Soldier’s Perspective: Prior to the events, Colonel Forsyth instructed, “Disarm the Indians.
Take every precaution to prevent their escape. If they choose to fight, destroy them.” As the bullets flew, Forsyth shouted, “For God’s sake, stop shooting them.”

On April 12, 1920, Lt. General Nelson A. Miles (retired) said in his testimony before the
Commission on Indian Affairs: “The action of the officer was more reprehensible . . . and I have regarded the whole affair as most unjustifiable and worthy of the severest condemnation.”



However, the most damning words came from the media. If there is a true villain of Wounded Knee, it is the media who sensationalized the story. Many historians theorize that without the general call for “more Indian blood” in many print forms that there might not have been a massacre at Wounded Knee. Once this blood that had been “hollered for” was shed, the American Indians formerly called “treacherous” and “murderous” were now “innocent victims.” The soldiers formerly depicted as heroic defenders of the frontier were now guilty of “slaughter without provocation.” Politics also came into play: Both Republican and Democratic papers resurrected the ghost of George Armstrong Custer and joined in promoting the false notion that the Seventh Cavalry had somehow participated to avenge Custer’s fall.[source]




Mexico is a nation littered with pyramids, its people the scions of those who built them thousands of years ago, revealing the lies which have prevailed in the name of US public education. Like, “Columbus discovered America,” a lie children are taught to believe and celebrate. But more advanced cultures than the Spanish flourished for millenia before European invasions of the western hemisphere.

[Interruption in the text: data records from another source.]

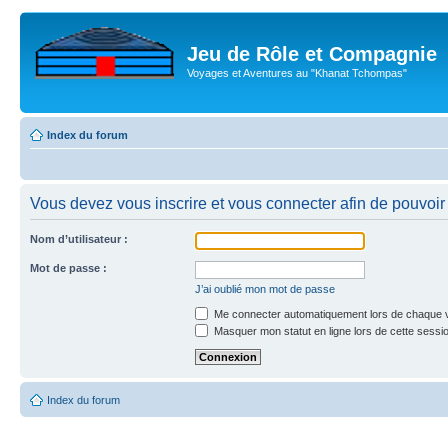
Jeu de Rôle et Compagnie
Voyages et Aventures au "Khanat Tchompas"
Index du forum
Vous devez vous inscrire et vous connecter afin de pouvoir c
Nom d’utilisateur :
Mot de passe :
J’ai oublié mon mot de passe
Me connecter automatiquement lors de chaque v
Masquer mon statut en ligne lors de cette sessi
Index du forum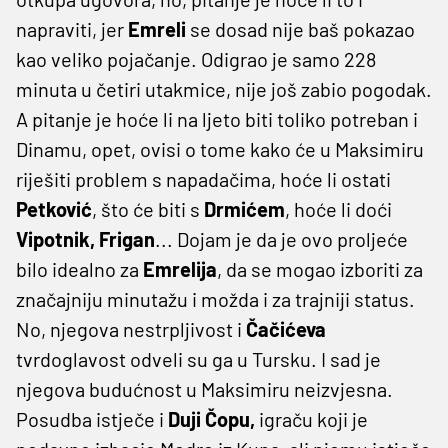
napraviti, jer
Emreli
se dosad nije baš pokazao
kao veliko pojačanje. Odigrao je samo 228
minuta u četiri utakmice, nije još zabio pogodak.
A pitanje je hoće li na ljeto biti toliko potreban i
Dinamu, opet, ovisi o tome kako će u Maksimiru
riješiti problem s napadačima, hoće li ostati
Petković
, što će biti s
Drmićem
, hoće li doći
Vipotnik, Frigan
... Dojam je da je ovo proljeće
bilo idealno za
Emrelija
, da se mogao izboriti za
značajniju minutažu i možda i za trajniji status.
No, njegova nestrpljivost i
Čačićeva
tvrdoglavost odveli su ga u Tursku. I sad je
njegova budućnost u Maksimiru neizvjesna.
Posudba istječe i
Duji Čopu,
igraču koji je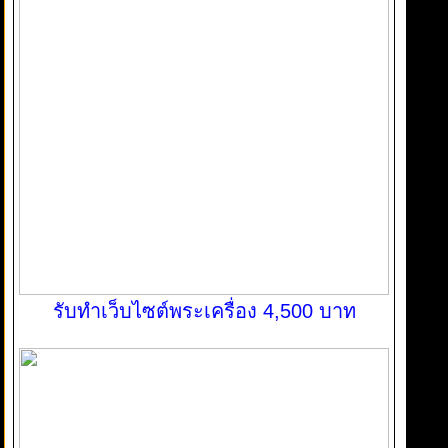
รับทำเว็บไซต์พระเครื่อง 4,500 บาท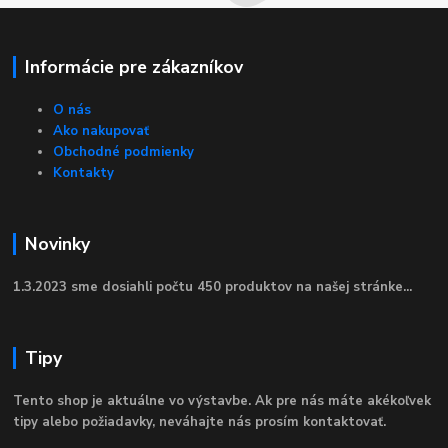
Informácie pre zákazníkov
O nás
Ako nakupovať
Obchodné podmienky
Kontakty
Novinky
1.3.2023 sme dosiahli počtu 450 produktov na našej stránke...
Tipy
Tento shop je aktuálne vo výstavbe. Ak pre nás máte akékoľvek
tipy alebo požiadavky, neváhajte nás prosím kontaktovať.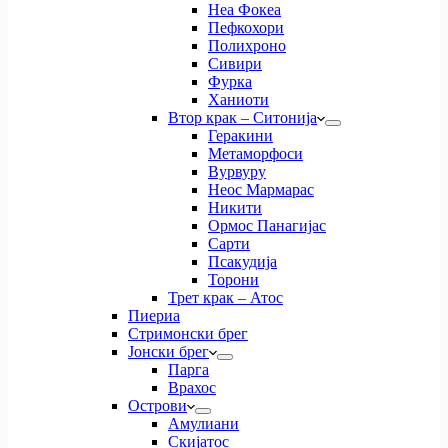
Неа Фокеа
Пефкохори
Полихроно
Сивири
Фурка
Ханиоти
Втор крак – Ситонија
Геракини
Метаморфоси
Вурвуру
Неос Мармарас
Никити
Ормос Панагијас
Сарти
Псакудија
Торони
Трет крак – Атос
Пиериа
Стримонски брег
Јонски брег
Парга
Врахос
Острови
Амулиани
Скијатос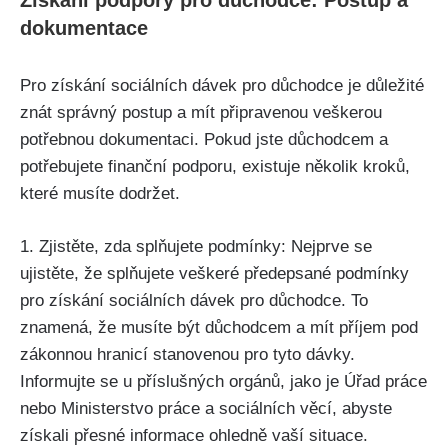
Získání podpory pro důchodce: Postup a
dokumentace
Pro získání sociálních dávek pro důchodce je důležité
znát správný postup a mít připravenou veškerou
potřebnou dokumentaci. Pokud jste důchodcem a
potřebujete finanční podporu, existuje několik kroků,
které musíte dodržet.
1. Zjistěte, zda splňujete podmínky: Nejprve se
ujistěte, že splňujete veškeré předepsané podmínky
pro získání sociálních dávek pro důchodce. To
znamená, že musíte být důchodcem a mít příjem pod
zákonnou hranicí stanovenou pro tyto dávky.
Informujte se u příslušných orgánů, jako je Úřad práce
nebo Ministerstvo práce a sociálních věcí, abyste
získali přesné informace ohledně vaší situace.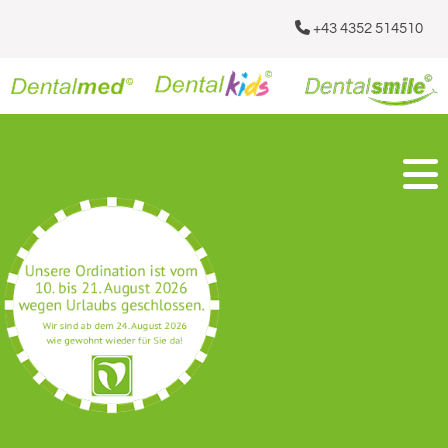

+43 4352 514510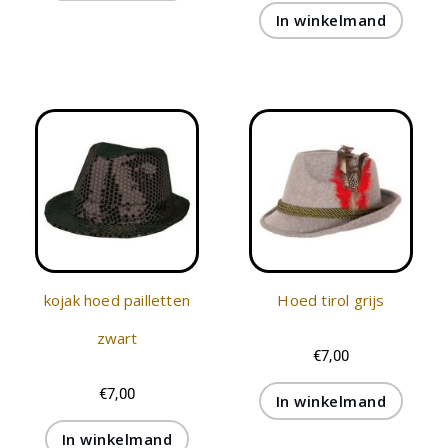
In winkelmand
kojak hoed pailletten
Hoed tirol grijs
zwart
€
7,00
€
7,00
In winkelmand
In winkelmand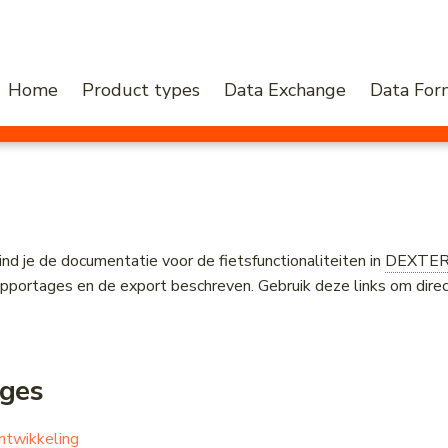
Home
Product types
Data Exchange
Data For
nd je de documentatie voor de fietsfunctionaliteiten in
DEXTE
pportages en de export beschreven. Gebruik deze links om direct
ges
ontwikkeling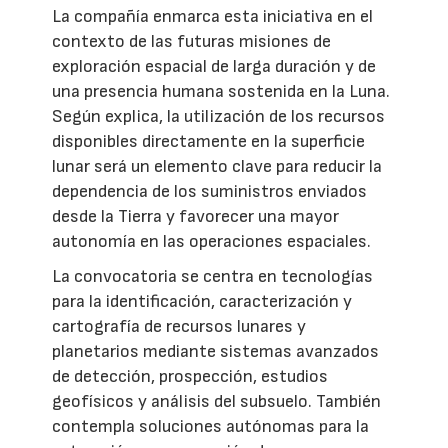
La compañía enmarca esta iniciativa en el
contexto de las futuras misiones de
exploración espacial de larga duración y de
una presencia humana sostenida en la Luna.
Según explica, la utilización de los recursos
disponibles directamente en la superficie
lunar será un elemento clave para reducir la
dependencia de los suministros enviados
desde la Tierra y favorecer una mayor
autonomía en las operaciones espaciales.
La convocatoria se centra en tecnologías
para la identificación, caracterización y
cartografía de recursos lunares y
planetarios mediante sistemas avanzados
de detección, prospección, estudios
geofísicos y análisis del subsuelo. También
contempla soluciones autónomas para la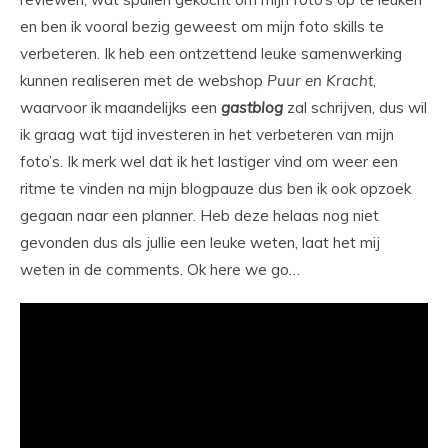
en ben ik vooral bezig geweest om mijn foto skills te
verbeteren. Ik heb een ontzettend leuke samenwerking
kunnen realiseren met de webshop
Puur en Kracht
,
waarvoor ik maandelijks een
gastblog
zal schrijven, dus wil
ik graag wat tijd investeren in het verbeteren van mijn
foto’s. Ik merk wel dat ik het lastiger vind om weer een
ritme te vinden na mijn blogpauze dus ben ik ook opzoek
gegaan naar een planner. Heb deze helaas nog niet
gevonden dus als jullie een leuke weten, laat het mij
weten in de comments. Ok here we go…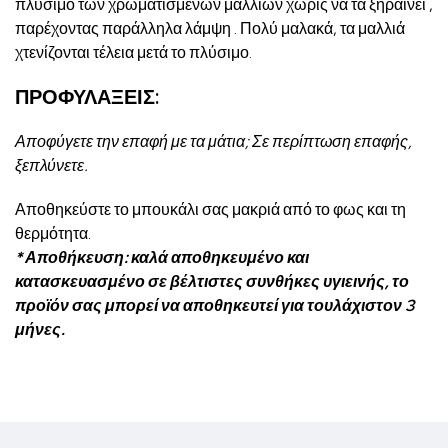
πλύσιμο των χρωματισμένων μαλλιών χωρίς να τα ξηραίνει ,
παρέχοντας παράλληλα λάμψη . Πολύ μαλακά, τα μαλλιά
χτενίζονται τέλεια μετά το πλύσιμο.
ΠΡΟΦΥΛΑΞΕΙΣ:
Αποφύγετε την επαφή με τα μάτια; Σε περίπτωση επαφής,
ξεπλύνετε.
Αποθηκεύστε το μπουκάλι σας μακριά από το φως και τη
θερμότητα.
* Αποθήκευση:
καλά αποθηκευμένο και
κατασκευασμένο σε βέλτιστες συνθήκες υγιεινής, το
προϊόν σας μπορεί να αποθηκευτεί για τουλάχιστον 3
μήνες.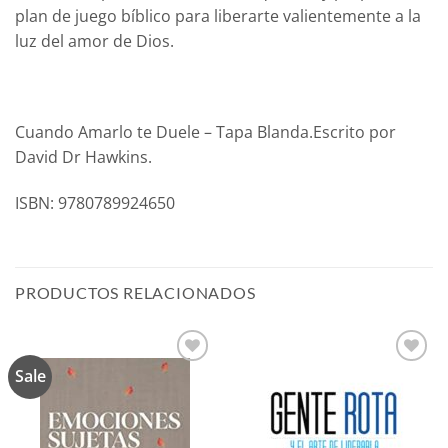
plan de juego bíblico para liberarte valientemente a la
luz del amor de Dios.
Cuando Amarlo te Duele – Tapa Blanda.Escrito por
David Dr Hawkins.
ISBN: 9780789924650
PRODUCTOS RELACIONADOS
Sale
Añadir
Añadir
a la
a la
lista de
lista de
deseos
deseos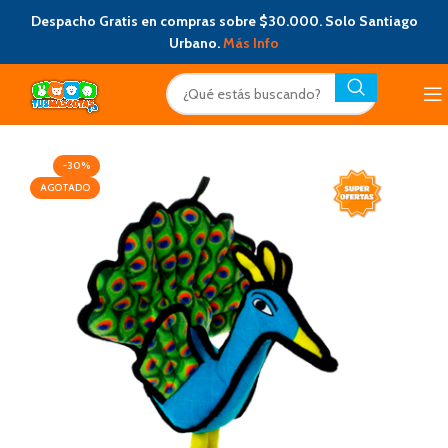
Despacho Gratis en compras sobre $30.000. Solo Santiago
Urbano.
Más Info
-30%
AGOTADO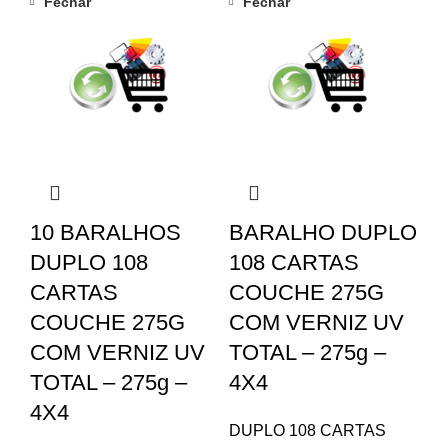
Fechar
Fechar
10 BARALHOS
BARALHO DUPLO
DUPLO 108
108 CARTAS
CARTAS
COUCHE 275G
COUCHE 275G
COM VERNIZ UV
COM VERNIZ UV
TOTAL – 275g –
TOTAL – 275g –
4X4
4X4
DUPLO 108 CARTAS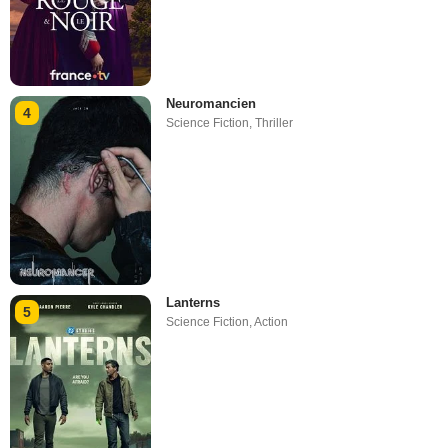
Neuromancien
4
Science Fiction
,
Thriller
Lanterns
5
Science Fiction
,
Action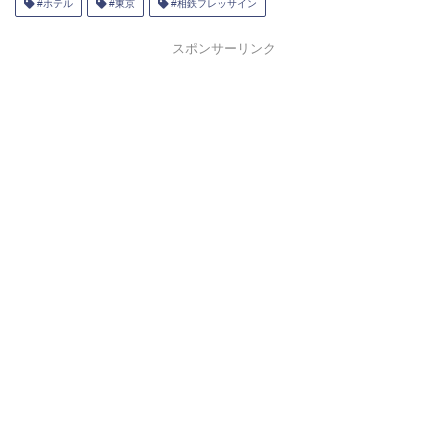
#ホテル
#東京
#相鉄フレッサイン
スポンサーリンク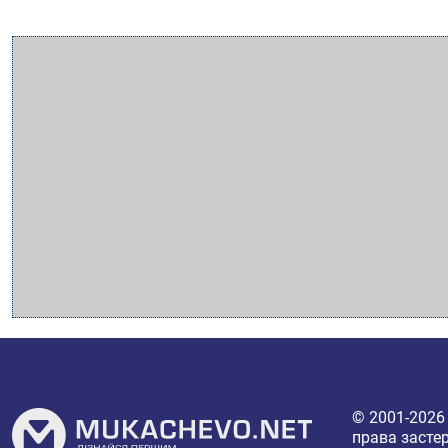
© 2001-202
права засте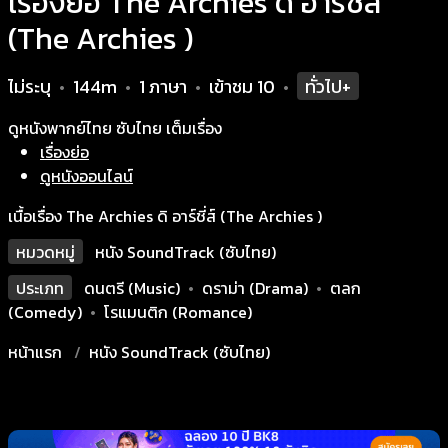
เรื่องย่อ The Archies ดิ อาร์ชี่ส์
(The Archies )
ไม่ระบุ
144m
1 ภาษา
เข้าชม
10
ทั่วไป+
•
•
•
•
ดูหนังพากย์ไทย ซับไทย เต็มเรื่อง
เรื่องย่อ
ดูหนังออนไลน์
เนื้อเรื่อง The Archies ดิ อาร์ชี่ส์ (The Archies )
หมวดหมู่
หนัง SoundTrack (ซับไทย)
ประเภท
ดนตรี (Music)
•
ดราม่า (Drama)
•
ตลก
(Comedy)
•
โรแมนติก (Romance)
หน้าแรก
หนัง SoundTrack (ซับไทย)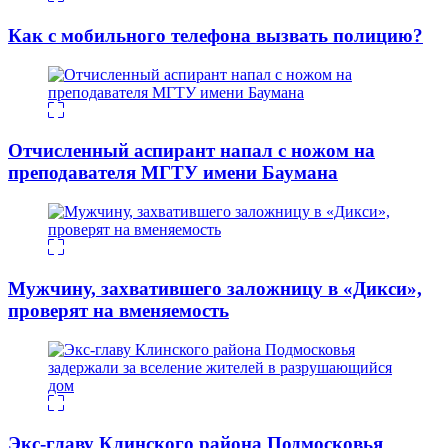
Как с мобильного телефона вызвать полицию?
Отчисленный аспирант напал с ножом на
преподавателя МГТУ имени Баумана
Мужчину, захватившего заложницу в «Дикси»,
проверят на вменяемость
Экс-главу Клинского района Подмосковья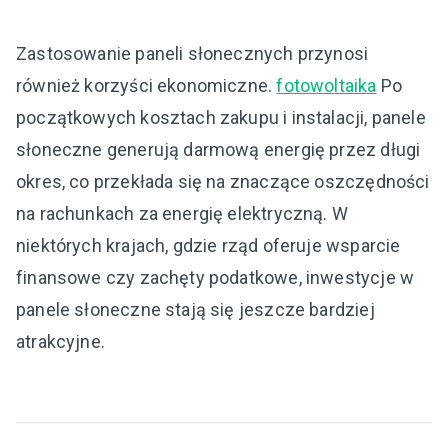
Zastosowanie paneli słonecznych przynosi
również korzyści ekonomiczne.
fotowoltaika
Po
początkowych kosztach zakupu i instalacji, panele
słoneczne generują darmową energię przez długi
okres, co przekłada się na znaczące oszczędności
na rachunkach za energię elektryczną. W
niektórych krajach, gdzie rząd oferuje wsparcie
finansowe czy zachęty podatkowe, inwestycje w
panele słoneczne stają się jeszcze bardziej
atrakcyjne.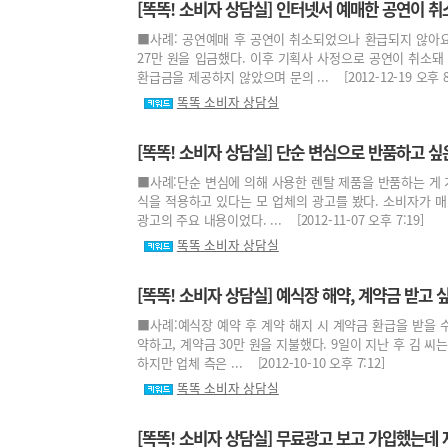
[똑똑! 소비자 상담실] 인터넷서 예매한 공연이 
■사례: 공연예매 후 공연이 취소되었으나 환급되지 않아요
27만 원을 입금했다. 이후 기획사 사정으로 공연이 취소돼
환급금을 제공하지 않았으며 문의 ... [2012-12-19 오후 8:
똑똑 소비자 상담실
[똑똑! 소비자 상담실] 단순 변심으로 반품하고 싶
■사례:단순 변심에 의해 사용한 렌탈 제품을 반품하는 게 
식을 적용하고 있다는 모 업체의 광고를 봤다. 소비자가 매달
광고의 주요 내용이었다. ... [2012-11-07 오후 7:19]
똑똑 소비자 상담실
[똑똑! 소비자 상담실] 예식장 해약, 계약금 받고 
■사례:예식장 예약 후 계약 해지 시 계약금 환급을 받을 수
약하고, 계약금 30만 원을 지불했다. 9일이 지난 후 김 
하지만 업체 측은 ... [2012-10-10 오후 7:12]
똑똑 소비자 상담실
[똑똑! 소비자 상담실] 무료광고 보고 가입했는데 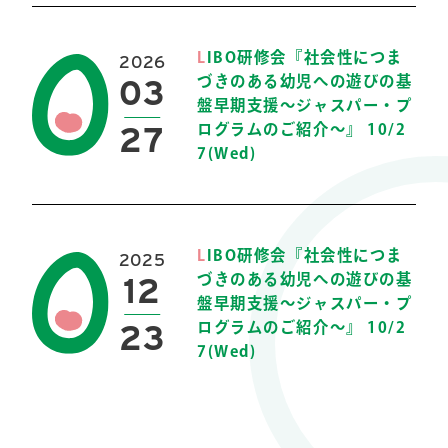
L
IBO研修会『社会性につま
2026
03
づきのある幼児への遊びの基
盤早期支援～ジャスパー・プ
27
ログラムのご紹介～』 10/2
7(Wed)
L
IBO研修会『社会性につま
2025
12
づきのある幼児への遊びの基
盤早期支援～ジャスパー・プ
23
ログラムのご紹介～』 10/2
7(Wed)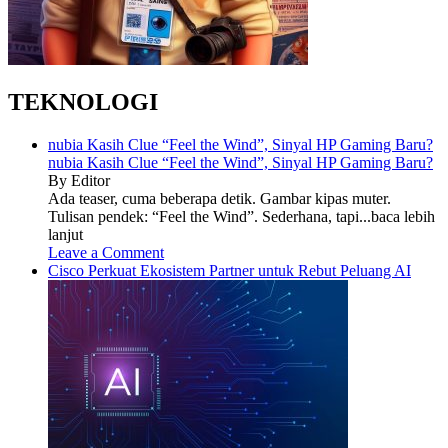
TEKNOLOGI
nubia Kasih Clue “Feel the Wind”, Sinyal HP Gaming Baru?
nubia Kasih Clue “Feel the Wind”, Sinyal HP Gaming Baru?
By Editor
Ada teaser, cuma beberapa detik. Gambar kipas muter.
Tulisan pendek: “Feel the Wind”. Sederhana, tapi...baca lebih
lanjut
Leave a Comment
Cisco Perkuat Ekosistem Partner untuk Rebut Peluang AI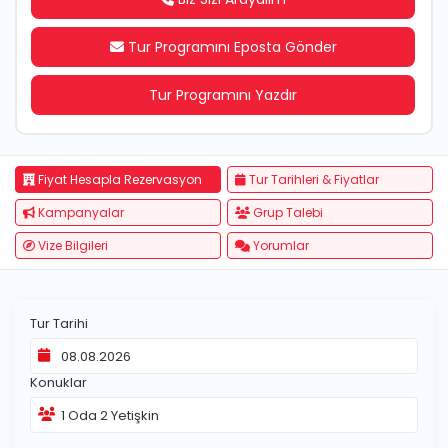
Tur Programını Eposta Gönder
Tur Programını Yazdır
Fiyat Hesapla Rezervasyon
Tur Tarihleri & Fiyatlar
Kampanyalar
Grup Talebi
Vize Bilgileri
Yorumlar
Tur Tarihi
Konuklar
1
Oda
2
Yetişkin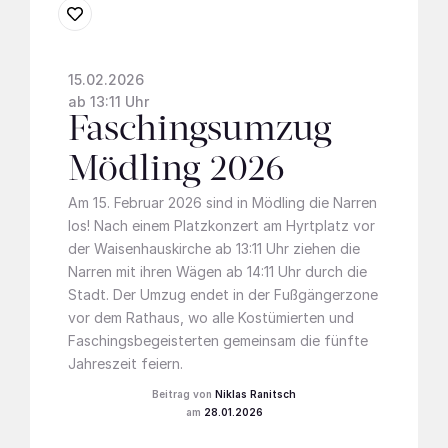
15.02.2026
ab 13:11 Uhr
Faschingsumzug
Mödling 2026
Am 15. Februar 2026 sind in Mödling die Narren
los! Nach einem Platzkonzert am Hyrtplatz vor
der Waisenhauskirche ab 13:11 Uhr ziehen die
Narren mit ihren Wägen ab 14:11 Uhr durch die
Stadt. Der Umzug endet in der Fußgängerzone
vor dem Rathaus, wo alle Kostümierten und
Faschingsbegeisterten gemeinsam die fünfte
Jahreszeit feiern.
Niklas Ranitsch
28.01.2026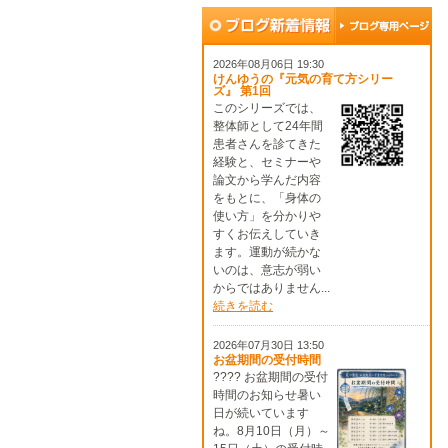
2026年08月06日 19:30
けんゆうの『元気の育て方シリー
ズ』 第1回
このシリーズでは、
整体師として24年間
患者さんを診てきた
経験と、セミナーや
論文から学んだ内容
をもとに、「身体の
使い方」を分かりや
すくお伝えしていき
ます。運動が続かな
いのは、意志が弱い
からではありません...
続きを読む
2026年07月30日 13:50
お盆期間の受付時間
???? お盆期間の受付
時間のお知らせ暑い
日が続いています
ね。8月10日（月）～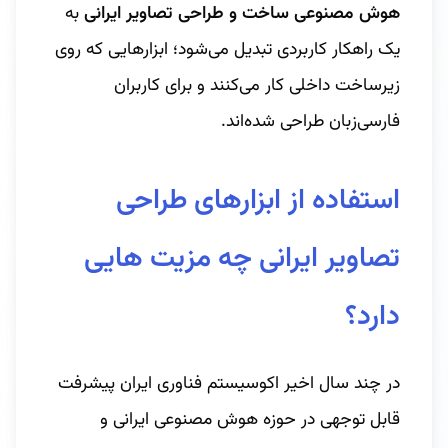
هوش مصنوعی ساخت و طراحی تصاویر ایرانی
به
یک راهکار کاربردی تبدیل می‌شود؛ ابزارهایی که روی
زیرساخت داخلی کار می‌کنند و برای کاربران
فارسی‌زبان طراحی شده‌اند.
استفاده از ابزارهای طراحی
تصاویر ایرانی چه مزیت هایی
دارد؟
در چند سال اخیر اکوسیستم فناوری ایران پیشرفت
قابل توجهی در حوزه هوش مصنوعی ایرانی و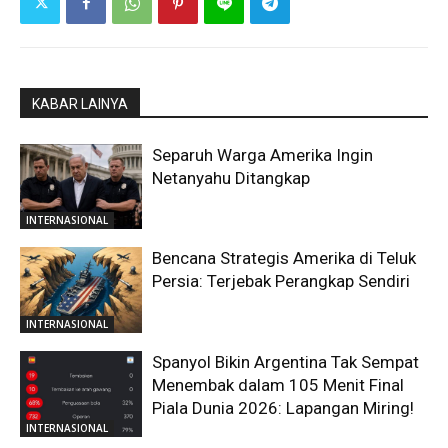
KABAR LAINYA
Separuh Warga Amerika Ingin
Netanyahu Ditangkap
INTERNASIONAL
Bencana Strategis Amerika di Teluk
Persia: Terjebak Perangkap Sendiri
INTERNASIONAL
Spanyol Bikin Argentina Tak Sempat
Menembak dalam 105 Menit Final
Piala Dunia 2026: Lapangan Miring!
INTERNASIONAL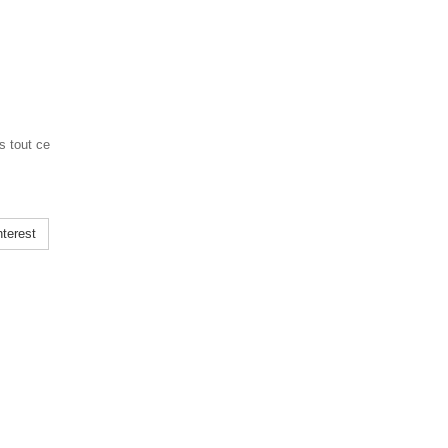
s tout ce
terest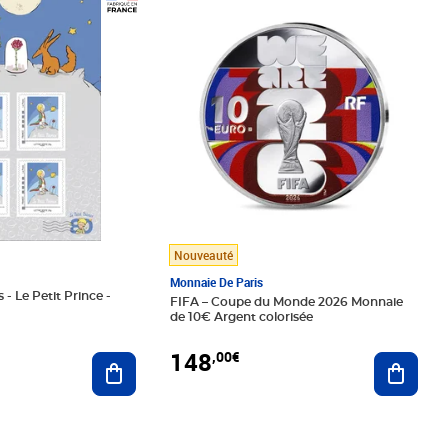
Prix 148,00€
Nouveauté
Monnaie De Paris
 - Le Petit Prince -
FIFA – Coupe du Monde 2026 Monnaie
de 10€ Argent colorisée
148
,00€
Ajouter au panier
Ajoute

Ask people educated in public school if they were taught about cultures immediately to the south of the US border who built pyramids. I know a civil engineer who graduated with honors who, until I told her, had no idea there were pyramids in Mexico. And this is just for a start. People are unaware of their own history and collective culture, never mind the bitter experiences of those native people who inhabited the US long before Eurocentric culture prevailed.

What about history? How far back must history go for contemporary voices to deem it irrelevant - 100 years? 500 years? More?

Citizens of the contemporary US, with the exception of veterans of foreign wars, have seen nothing of warfare compared with the native peoples who lived here, once Europeans brought mass slaughter and cultural eradication. Even the Civil War was a scant taste of death compared to previous centuries and the arrival of the Spanish.

A better understanding of history is the sole hope of healing the fledgling democracy recently called the US. Understand: in comparison to what came before it, the nation is but a European refugee camp. Fragile. Manipulated by a greedy pirate class of rulers. Who only want the people... to forget.

EPILOGUE


The passengers in the gondola are the native chiefs who were taken captive following the battle of Wounded Knee. In order to destroy leadership and the will of the plains people, these men were paroled into a bizarre forced exile as actors in Buffalo Bill's Wild West Show on its tour through Europe (the photo was taken in Venice, Italy).